▸ **ЗАДАНИЕ**: Кратко перескажите абзац фрагмента о поп-арте, который начинается словами «Дерзость и ирония остались». Сохраните его главные факты.

___ ФРАГМЕНТ ТЕКСТА

Дерзость и ирония остались, но поп-арт стал еще гневным и политическим. Дух времени менялся с романтического на бунтарский; искусство тоже менялось. Через год, опять с подачи Фрейзера, Ричард Гамильтон сделал обложку для следующей пластинки The Beatles – Белый альбом. Он не заполнил ее изображениями, как в свое время Блейк обложку Сержанта Пеппера, а оставил совершенно белой. Живопись временно отступала, на первый план выдвигались идеи.
Эпилог
Знаю, Дюшан считал, будто после него фигуративная живопись невозможна; но сама мысль о невозможном весьма возбуждает. И заставляет чувствовать себя так, словно тайно делаешь что-то беззаконное.

______
___ ИСХОДНЫЕ ДАННЫЕ

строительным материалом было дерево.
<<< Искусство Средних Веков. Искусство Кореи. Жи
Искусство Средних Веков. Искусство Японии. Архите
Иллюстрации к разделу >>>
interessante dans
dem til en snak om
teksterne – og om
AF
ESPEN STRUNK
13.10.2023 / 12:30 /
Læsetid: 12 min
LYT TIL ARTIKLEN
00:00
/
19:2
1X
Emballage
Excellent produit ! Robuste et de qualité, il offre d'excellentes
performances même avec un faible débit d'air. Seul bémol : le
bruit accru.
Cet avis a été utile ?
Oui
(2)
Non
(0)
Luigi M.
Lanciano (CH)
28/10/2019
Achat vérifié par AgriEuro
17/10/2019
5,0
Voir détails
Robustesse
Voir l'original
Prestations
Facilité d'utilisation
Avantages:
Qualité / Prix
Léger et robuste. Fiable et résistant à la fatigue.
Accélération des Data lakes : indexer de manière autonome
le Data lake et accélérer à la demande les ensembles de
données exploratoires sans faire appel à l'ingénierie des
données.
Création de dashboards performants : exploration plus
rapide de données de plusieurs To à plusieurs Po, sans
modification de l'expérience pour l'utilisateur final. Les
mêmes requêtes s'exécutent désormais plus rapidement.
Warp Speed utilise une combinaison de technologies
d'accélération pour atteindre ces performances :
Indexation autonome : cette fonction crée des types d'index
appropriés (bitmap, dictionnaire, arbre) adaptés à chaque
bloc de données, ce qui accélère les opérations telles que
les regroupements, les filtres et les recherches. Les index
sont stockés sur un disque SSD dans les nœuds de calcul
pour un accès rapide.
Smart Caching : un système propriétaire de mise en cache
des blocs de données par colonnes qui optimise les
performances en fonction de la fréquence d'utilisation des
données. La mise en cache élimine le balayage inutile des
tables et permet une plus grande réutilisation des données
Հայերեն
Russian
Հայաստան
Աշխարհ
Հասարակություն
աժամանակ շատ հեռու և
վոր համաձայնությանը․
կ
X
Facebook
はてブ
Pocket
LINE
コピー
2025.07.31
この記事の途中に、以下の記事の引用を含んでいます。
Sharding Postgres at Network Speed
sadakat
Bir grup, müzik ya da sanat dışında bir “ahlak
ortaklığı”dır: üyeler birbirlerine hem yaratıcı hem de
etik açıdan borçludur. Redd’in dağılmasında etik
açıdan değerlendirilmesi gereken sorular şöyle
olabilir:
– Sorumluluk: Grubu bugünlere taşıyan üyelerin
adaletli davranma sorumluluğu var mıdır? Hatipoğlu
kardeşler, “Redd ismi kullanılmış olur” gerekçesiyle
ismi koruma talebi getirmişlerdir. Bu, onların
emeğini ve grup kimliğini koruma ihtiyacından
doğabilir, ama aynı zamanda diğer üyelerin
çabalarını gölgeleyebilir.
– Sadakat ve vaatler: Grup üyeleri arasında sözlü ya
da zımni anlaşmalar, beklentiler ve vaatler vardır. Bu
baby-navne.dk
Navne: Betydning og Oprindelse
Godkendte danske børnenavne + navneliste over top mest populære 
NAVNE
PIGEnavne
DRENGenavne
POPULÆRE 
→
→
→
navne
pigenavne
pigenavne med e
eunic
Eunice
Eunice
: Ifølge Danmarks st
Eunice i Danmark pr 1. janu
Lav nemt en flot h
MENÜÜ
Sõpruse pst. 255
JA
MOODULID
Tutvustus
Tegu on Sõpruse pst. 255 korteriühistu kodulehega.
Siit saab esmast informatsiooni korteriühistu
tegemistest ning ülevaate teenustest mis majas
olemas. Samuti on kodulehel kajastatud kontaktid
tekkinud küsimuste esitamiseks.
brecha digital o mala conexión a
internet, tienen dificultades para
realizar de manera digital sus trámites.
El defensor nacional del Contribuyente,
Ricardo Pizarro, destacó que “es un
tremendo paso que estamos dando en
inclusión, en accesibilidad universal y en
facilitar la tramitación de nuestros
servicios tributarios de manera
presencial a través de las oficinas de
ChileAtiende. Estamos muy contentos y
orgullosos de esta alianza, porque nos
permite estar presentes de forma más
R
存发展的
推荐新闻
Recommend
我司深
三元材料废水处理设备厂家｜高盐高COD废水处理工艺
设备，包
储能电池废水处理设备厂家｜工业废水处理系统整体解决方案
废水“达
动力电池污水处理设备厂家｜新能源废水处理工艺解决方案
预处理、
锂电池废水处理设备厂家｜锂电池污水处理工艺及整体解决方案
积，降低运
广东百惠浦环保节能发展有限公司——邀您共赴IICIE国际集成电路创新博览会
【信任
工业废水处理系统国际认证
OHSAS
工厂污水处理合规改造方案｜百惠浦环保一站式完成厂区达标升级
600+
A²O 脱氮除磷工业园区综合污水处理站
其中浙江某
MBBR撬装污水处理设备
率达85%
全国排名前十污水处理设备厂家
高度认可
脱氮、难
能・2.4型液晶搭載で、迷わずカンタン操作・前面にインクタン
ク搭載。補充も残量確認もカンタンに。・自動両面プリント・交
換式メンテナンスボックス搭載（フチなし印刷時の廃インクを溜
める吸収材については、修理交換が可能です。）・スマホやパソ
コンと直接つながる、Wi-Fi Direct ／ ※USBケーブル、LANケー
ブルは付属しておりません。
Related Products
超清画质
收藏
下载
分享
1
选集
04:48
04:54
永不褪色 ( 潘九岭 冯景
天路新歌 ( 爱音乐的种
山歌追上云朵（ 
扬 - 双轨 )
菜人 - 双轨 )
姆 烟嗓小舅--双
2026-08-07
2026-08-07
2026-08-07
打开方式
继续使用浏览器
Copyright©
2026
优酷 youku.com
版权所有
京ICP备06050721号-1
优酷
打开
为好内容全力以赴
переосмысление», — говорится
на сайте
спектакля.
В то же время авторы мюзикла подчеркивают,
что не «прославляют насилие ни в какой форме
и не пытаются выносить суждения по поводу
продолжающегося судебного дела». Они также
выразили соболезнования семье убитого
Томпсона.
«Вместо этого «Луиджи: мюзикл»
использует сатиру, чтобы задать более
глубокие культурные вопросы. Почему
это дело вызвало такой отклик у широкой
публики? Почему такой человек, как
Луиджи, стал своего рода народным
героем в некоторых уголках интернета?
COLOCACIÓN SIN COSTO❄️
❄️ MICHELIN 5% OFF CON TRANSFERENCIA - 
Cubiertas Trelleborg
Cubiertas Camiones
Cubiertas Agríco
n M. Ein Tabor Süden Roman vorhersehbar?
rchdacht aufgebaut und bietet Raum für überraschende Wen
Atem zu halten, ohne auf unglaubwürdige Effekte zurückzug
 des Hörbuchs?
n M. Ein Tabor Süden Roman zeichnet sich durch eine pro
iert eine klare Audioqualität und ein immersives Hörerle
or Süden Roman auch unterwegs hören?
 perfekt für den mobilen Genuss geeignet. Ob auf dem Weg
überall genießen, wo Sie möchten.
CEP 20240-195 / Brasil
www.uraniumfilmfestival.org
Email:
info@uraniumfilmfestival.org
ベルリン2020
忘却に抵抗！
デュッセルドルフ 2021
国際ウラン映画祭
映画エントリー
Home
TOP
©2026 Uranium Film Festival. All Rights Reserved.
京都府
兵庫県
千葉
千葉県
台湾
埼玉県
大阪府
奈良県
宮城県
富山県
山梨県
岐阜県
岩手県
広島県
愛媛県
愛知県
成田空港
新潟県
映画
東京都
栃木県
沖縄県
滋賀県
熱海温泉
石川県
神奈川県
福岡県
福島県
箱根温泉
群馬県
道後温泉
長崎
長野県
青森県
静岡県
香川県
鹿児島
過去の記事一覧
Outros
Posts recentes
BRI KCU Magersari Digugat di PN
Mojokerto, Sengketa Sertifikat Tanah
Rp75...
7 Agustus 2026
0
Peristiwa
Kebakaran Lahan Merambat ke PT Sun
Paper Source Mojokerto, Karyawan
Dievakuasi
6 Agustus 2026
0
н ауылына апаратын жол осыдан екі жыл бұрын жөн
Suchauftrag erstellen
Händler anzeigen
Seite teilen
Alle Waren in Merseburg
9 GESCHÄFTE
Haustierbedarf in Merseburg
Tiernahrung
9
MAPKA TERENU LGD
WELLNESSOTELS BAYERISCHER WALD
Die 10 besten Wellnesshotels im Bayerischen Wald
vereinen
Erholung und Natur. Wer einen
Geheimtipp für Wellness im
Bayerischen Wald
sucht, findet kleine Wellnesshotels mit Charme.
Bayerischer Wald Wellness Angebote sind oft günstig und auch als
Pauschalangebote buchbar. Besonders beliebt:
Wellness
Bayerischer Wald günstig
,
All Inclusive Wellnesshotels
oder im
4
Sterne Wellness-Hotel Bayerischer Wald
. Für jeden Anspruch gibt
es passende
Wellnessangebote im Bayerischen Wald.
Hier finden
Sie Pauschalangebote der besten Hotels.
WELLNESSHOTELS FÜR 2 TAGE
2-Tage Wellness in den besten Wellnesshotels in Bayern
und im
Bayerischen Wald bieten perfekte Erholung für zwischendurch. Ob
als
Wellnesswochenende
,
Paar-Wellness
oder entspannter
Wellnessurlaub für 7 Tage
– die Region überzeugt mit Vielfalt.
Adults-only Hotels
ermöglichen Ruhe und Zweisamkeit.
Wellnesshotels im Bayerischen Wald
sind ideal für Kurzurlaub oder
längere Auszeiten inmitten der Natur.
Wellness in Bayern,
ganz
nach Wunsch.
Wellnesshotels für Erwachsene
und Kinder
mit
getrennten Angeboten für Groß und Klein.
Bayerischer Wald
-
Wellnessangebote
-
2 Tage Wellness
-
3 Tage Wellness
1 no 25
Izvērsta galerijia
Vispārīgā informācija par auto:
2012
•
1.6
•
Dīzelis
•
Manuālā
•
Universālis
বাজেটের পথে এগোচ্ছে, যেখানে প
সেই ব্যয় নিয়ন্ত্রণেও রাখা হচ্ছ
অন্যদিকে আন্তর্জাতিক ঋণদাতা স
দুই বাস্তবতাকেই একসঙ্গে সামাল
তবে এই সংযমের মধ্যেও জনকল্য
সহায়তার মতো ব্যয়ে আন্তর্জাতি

______

▸ **РЕШЁННОЕ ЗАДАНИЕ**: Поп-арт сохранил дерзость и иронию, но стал гневнее и политичнее: дух времени сменился с романтического на бунтарский, и вместе с ним менялось искусство. Через год Ричард Гамильтон, снова по инициативе Фрейзера, сделал обложку Белого альбома The Beatles. В отличие от Блейка, заполнившего изображениями обложку Сержанта Пеппера, он оставил её полностью белой. Живопись временно отступала, а на первый план выходили идеи.